◆ **Task goal**: Transcribe exactly the lines that fall between the one holding "text [150, 150, 1090, 334]" and the one holding "Rendered at 1275 by 1650 pixels.", inclusive, from the entries below.

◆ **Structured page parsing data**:
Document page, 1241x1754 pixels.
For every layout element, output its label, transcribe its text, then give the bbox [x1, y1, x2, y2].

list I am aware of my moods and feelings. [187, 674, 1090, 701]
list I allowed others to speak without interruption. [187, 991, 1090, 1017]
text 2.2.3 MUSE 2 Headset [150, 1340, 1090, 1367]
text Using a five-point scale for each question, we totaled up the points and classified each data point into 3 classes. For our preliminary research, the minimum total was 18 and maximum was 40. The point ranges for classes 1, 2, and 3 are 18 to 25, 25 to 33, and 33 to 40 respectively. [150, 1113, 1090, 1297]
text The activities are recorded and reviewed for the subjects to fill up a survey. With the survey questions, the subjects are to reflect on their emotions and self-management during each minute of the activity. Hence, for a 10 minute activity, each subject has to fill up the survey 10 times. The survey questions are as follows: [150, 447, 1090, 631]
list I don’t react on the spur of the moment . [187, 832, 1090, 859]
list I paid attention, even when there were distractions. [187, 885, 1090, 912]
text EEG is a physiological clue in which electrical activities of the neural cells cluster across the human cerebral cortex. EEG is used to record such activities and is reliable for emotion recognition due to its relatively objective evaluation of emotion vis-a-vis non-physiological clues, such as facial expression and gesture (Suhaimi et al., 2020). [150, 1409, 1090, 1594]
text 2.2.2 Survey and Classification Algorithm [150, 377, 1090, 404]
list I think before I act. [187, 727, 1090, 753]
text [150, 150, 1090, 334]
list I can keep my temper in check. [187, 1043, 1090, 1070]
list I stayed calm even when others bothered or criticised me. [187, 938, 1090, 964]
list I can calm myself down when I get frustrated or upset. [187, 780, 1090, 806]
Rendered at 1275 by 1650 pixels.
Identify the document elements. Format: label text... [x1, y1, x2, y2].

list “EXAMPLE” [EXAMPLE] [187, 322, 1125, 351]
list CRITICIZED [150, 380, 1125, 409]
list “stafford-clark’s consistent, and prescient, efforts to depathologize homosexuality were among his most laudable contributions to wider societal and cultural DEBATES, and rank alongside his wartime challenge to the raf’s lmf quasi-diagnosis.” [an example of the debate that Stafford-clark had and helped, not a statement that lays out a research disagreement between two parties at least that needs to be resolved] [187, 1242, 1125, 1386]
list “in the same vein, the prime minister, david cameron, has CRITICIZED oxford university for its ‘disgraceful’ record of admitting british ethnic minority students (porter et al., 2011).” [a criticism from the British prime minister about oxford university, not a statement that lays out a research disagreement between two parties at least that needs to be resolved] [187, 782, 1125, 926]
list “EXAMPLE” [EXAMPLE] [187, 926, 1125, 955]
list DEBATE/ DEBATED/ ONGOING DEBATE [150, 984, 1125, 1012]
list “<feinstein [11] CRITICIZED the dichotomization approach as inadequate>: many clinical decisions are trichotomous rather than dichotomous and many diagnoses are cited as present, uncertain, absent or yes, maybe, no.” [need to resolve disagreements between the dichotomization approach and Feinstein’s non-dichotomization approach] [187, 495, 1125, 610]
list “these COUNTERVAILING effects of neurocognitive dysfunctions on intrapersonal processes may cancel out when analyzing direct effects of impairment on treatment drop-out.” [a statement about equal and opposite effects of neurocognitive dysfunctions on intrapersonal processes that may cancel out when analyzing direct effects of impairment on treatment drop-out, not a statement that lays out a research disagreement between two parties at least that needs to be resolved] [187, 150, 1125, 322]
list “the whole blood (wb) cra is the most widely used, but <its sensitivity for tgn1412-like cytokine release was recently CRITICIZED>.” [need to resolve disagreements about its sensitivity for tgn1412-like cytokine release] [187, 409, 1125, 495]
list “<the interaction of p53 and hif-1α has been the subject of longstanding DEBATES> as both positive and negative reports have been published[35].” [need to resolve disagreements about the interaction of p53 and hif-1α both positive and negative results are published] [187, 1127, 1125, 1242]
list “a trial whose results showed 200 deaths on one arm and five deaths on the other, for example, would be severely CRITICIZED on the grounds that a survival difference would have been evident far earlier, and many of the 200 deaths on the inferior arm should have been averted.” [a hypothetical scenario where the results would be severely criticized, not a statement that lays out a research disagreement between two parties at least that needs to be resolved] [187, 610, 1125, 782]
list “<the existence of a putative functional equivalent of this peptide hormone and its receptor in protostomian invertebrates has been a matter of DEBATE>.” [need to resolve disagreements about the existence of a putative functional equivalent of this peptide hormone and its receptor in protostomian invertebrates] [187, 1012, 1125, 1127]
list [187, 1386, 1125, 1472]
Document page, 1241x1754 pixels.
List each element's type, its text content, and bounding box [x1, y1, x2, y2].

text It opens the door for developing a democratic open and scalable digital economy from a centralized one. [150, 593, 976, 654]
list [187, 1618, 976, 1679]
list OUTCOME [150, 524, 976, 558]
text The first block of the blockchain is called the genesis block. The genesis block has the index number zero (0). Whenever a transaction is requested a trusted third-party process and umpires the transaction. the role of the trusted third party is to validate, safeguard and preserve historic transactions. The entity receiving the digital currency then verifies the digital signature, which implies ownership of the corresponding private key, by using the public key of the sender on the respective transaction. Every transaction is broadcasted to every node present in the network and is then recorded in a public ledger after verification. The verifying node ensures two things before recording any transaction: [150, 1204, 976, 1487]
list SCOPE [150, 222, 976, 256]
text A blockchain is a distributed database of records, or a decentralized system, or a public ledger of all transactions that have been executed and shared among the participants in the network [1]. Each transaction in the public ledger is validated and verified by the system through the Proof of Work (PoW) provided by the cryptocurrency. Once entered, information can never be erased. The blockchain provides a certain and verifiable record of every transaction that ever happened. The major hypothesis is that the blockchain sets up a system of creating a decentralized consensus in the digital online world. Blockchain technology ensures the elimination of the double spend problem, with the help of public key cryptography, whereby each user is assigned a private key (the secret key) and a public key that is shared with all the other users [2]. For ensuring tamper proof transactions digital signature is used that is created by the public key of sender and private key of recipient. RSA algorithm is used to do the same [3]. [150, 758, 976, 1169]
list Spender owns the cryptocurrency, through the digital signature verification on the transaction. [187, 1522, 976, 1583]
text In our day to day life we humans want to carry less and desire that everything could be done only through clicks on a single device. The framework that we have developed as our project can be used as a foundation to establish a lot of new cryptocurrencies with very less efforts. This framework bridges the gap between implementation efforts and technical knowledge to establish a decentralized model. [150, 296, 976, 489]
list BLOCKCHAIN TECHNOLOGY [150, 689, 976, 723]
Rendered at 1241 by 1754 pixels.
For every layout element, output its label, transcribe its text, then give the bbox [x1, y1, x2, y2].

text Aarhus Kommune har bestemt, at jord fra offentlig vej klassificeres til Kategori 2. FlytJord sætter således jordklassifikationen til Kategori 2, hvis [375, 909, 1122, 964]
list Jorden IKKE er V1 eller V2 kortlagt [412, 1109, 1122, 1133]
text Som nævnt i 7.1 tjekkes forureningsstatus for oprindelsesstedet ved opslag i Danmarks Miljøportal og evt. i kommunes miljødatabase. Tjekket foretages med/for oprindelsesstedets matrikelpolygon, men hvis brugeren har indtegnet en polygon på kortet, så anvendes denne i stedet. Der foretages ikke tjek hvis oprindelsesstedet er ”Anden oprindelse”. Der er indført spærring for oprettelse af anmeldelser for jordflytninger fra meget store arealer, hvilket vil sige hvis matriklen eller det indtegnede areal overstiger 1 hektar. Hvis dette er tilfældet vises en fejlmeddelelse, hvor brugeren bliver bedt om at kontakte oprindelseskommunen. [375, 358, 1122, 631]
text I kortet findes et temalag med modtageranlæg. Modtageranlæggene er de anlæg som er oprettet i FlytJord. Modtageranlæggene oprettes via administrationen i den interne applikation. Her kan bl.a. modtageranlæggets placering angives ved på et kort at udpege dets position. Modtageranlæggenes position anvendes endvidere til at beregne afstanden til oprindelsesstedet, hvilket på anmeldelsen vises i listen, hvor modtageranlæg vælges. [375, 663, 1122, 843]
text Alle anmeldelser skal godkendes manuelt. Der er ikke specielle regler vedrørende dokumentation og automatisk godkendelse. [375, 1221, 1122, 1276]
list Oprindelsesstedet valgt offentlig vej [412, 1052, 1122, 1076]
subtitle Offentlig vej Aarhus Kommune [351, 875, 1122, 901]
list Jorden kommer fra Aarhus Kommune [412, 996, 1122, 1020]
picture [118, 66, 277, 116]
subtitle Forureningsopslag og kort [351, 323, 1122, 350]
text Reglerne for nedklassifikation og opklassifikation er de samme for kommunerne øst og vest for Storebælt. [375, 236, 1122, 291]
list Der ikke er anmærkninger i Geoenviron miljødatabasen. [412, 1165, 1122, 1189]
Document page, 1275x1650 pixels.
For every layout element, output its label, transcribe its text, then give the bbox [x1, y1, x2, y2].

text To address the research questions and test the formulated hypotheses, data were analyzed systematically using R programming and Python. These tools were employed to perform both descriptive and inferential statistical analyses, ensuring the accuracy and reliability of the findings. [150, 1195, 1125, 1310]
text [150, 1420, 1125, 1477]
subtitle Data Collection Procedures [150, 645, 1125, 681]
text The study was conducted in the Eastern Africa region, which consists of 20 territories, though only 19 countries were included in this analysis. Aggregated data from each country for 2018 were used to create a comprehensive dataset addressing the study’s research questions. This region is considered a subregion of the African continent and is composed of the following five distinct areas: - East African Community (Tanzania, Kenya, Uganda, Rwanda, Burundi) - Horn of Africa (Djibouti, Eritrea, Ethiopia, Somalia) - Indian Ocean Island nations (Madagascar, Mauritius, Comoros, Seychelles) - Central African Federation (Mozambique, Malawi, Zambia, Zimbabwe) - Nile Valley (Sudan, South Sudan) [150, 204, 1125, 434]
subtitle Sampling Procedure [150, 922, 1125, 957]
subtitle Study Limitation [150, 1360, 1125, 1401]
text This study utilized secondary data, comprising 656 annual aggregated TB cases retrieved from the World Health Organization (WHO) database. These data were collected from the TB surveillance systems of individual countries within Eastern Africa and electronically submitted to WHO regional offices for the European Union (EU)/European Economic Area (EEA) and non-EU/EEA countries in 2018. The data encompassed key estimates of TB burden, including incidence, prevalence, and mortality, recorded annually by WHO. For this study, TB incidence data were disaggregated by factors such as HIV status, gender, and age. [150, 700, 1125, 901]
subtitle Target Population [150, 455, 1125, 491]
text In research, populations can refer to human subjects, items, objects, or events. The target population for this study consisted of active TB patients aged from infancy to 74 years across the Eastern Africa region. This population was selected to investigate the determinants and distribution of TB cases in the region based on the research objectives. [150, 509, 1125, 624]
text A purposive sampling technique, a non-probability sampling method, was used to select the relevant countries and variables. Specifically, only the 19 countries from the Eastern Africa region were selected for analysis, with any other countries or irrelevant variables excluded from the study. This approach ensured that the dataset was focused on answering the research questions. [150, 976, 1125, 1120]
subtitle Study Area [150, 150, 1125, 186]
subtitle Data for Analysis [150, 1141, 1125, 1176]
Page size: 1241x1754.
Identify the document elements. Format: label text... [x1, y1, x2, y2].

◆ **Answer box**:
text [150, 150, 1090, 334]
list I can keep my temper in check. [187, 1043, 1090, 1070]
list I stayed calm even when others bothered or criticised me. [187, 938, 1090, 964]
list I can calm myself down when I get frustrated or upset. [187, 780, 1090, 806]
Rendered at 1275 by 1650 pixels.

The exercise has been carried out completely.